TASK STATEMENT: Repeat only the stretch of lines below that runs from the line with "13: (273, 16)" through the line with "38: (418, 296)", unaltered.

[Collected data]
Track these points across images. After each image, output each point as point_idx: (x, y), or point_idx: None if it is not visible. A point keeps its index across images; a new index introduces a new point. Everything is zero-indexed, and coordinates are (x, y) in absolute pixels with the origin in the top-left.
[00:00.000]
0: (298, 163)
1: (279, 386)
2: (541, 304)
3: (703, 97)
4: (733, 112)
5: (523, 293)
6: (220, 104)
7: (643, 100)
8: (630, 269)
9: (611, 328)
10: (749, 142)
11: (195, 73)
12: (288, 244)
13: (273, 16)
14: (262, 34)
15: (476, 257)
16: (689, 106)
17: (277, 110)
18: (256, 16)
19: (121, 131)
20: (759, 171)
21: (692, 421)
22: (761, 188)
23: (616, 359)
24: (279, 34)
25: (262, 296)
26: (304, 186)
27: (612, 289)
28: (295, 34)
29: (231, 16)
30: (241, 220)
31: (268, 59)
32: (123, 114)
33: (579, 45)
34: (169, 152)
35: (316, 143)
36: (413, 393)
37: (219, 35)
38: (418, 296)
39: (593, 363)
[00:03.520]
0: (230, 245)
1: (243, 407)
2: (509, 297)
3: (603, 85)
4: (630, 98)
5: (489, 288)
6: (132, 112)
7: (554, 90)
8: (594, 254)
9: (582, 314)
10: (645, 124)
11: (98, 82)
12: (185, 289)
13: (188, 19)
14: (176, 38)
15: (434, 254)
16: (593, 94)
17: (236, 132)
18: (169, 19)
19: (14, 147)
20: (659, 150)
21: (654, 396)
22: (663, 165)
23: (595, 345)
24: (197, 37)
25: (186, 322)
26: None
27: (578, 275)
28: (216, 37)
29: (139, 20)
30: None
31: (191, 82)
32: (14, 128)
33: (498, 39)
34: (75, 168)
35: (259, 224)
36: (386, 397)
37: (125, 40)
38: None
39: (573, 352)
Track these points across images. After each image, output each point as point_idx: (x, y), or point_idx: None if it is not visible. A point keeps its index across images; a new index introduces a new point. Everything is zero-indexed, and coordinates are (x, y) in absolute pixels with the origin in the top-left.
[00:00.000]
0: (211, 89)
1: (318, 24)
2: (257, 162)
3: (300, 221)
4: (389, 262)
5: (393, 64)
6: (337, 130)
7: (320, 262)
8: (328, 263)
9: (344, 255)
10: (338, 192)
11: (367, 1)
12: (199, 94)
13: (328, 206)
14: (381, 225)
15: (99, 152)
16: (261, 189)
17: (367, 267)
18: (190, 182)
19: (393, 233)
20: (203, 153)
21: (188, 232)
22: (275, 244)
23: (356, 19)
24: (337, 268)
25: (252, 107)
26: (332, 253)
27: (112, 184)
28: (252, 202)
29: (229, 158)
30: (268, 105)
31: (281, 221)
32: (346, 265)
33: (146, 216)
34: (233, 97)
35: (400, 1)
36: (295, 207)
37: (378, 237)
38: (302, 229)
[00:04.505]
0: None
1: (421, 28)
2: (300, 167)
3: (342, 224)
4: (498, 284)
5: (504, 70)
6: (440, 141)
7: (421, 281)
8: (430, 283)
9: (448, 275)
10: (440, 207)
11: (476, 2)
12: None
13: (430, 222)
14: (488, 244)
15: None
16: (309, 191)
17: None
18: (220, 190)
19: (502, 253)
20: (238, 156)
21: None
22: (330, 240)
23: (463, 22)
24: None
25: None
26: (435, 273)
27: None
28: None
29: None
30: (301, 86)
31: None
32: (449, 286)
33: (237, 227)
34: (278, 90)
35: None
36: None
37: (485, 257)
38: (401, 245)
...
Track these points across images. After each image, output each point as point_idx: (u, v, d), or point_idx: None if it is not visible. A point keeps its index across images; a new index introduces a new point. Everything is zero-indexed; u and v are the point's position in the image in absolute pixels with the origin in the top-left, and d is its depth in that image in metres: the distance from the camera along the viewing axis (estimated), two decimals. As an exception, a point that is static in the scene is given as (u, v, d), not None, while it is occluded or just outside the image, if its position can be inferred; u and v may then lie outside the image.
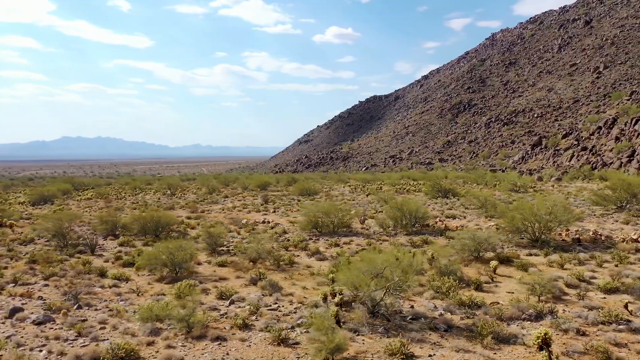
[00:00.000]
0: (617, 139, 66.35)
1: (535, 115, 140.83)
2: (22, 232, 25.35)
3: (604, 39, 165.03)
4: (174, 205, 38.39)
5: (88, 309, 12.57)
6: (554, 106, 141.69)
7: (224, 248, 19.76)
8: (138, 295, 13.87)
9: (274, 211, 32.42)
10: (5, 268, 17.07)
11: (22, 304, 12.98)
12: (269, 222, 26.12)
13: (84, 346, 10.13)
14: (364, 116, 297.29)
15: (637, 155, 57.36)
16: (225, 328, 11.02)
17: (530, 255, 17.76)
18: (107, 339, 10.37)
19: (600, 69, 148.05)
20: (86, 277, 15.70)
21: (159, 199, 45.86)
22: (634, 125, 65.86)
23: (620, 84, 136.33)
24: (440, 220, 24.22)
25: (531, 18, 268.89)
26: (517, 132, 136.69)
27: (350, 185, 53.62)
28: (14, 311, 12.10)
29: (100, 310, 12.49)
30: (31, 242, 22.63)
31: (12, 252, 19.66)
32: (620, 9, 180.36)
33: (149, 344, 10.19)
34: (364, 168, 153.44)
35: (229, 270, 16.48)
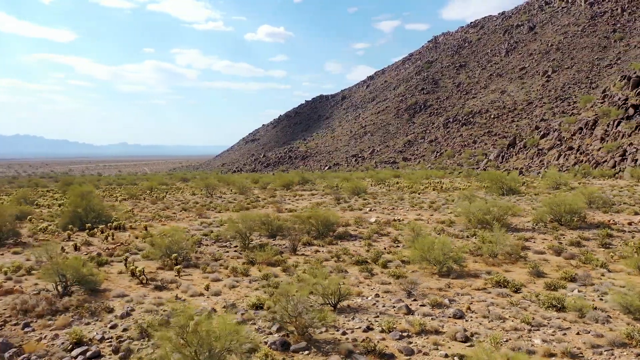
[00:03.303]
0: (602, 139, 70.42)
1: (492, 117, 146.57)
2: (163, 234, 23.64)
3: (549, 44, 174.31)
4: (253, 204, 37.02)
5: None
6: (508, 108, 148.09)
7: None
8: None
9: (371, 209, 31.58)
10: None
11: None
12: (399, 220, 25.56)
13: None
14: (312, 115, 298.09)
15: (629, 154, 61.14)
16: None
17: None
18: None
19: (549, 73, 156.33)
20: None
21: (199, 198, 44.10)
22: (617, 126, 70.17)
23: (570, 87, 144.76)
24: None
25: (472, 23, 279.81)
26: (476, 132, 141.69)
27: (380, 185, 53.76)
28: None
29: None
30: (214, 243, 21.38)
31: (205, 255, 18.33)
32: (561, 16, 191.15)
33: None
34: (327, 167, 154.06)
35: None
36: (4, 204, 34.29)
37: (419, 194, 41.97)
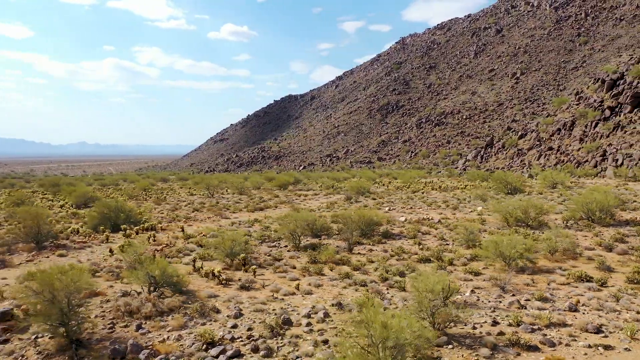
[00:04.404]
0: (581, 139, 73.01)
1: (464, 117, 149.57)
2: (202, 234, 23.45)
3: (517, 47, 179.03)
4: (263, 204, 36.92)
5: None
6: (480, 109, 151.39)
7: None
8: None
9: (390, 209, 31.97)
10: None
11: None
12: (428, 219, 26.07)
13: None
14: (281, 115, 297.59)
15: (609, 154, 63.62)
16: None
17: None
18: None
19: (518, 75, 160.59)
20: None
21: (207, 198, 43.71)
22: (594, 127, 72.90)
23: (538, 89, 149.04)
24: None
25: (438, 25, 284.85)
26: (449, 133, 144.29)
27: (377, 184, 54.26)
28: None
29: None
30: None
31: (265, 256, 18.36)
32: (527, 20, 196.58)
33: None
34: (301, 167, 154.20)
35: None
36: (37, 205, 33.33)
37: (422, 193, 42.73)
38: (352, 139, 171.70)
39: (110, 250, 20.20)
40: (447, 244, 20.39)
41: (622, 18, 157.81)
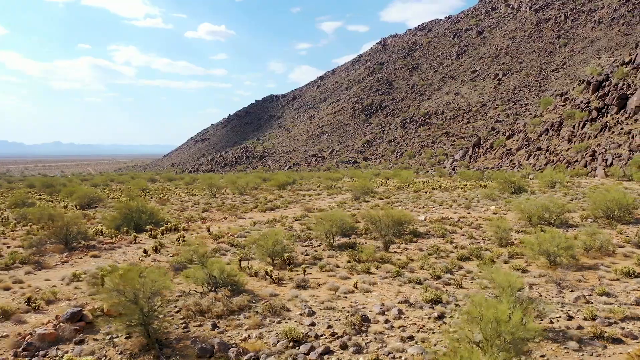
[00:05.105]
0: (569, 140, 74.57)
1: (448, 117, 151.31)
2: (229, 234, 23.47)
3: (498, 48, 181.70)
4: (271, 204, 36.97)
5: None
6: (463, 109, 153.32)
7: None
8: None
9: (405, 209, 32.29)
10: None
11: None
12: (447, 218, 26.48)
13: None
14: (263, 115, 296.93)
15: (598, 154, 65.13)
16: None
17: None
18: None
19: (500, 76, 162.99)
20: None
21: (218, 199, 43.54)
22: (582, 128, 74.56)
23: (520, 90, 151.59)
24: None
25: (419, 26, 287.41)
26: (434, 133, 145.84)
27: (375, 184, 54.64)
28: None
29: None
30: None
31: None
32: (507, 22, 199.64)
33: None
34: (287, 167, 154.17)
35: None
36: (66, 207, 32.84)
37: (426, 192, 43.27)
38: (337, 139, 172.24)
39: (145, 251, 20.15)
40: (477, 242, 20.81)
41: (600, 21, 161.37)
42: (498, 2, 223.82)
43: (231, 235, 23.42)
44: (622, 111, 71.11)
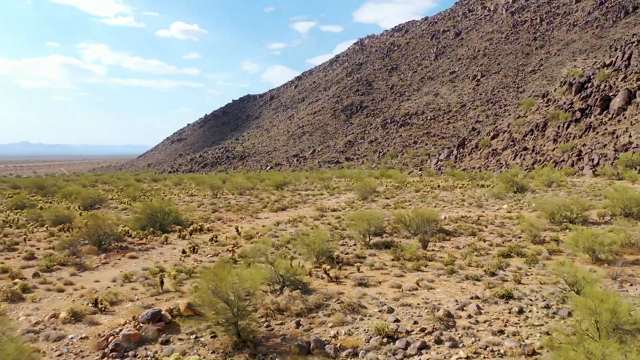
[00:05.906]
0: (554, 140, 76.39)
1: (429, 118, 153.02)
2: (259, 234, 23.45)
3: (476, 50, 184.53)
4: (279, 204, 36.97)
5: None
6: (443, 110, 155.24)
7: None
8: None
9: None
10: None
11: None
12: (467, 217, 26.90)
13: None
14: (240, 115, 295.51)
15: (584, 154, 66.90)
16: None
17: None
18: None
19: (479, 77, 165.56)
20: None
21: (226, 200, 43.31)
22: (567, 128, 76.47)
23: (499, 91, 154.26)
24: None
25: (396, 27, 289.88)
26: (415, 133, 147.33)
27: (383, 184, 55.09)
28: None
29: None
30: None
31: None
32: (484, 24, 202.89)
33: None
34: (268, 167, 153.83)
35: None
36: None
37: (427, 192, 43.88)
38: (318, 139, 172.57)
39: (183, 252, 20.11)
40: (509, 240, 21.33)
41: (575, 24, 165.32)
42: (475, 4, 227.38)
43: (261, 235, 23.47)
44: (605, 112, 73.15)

ANSWER FOR THIS EXERCISE:
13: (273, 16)
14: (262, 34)
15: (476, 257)
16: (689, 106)
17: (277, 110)
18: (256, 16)
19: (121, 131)
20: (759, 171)
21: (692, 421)
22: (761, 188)
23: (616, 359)
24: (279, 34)
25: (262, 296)
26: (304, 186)
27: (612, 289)
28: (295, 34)
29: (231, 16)
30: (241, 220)
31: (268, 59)
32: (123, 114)
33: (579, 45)
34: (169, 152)
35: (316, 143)
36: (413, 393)
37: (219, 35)
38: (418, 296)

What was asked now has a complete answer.